→ **TASK REQUIREMENTS**
Count the lines in the items below that contain the string "Disney", treating uppercase and lowercase as different. Reply with the number alone.

** Opening DATASET block **

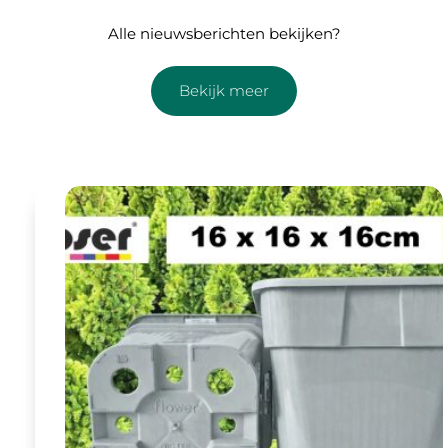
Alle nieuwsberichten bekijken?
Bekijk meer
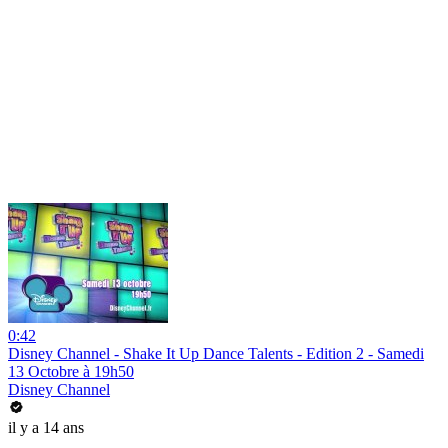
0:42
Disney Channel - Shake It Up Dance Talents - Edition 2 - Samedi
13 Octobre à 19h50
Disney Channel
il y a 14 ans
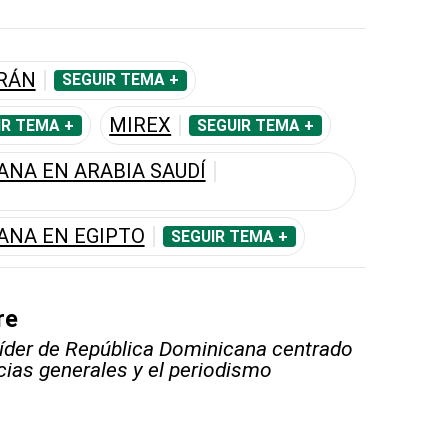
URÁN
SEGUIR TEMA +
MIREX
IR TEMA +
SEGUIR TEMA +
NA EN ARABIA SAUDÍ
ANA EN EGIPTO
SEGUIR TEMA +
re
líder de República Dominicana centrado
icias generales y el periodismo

** Closing DATASET block **

→ **ANSWER SPACE**
2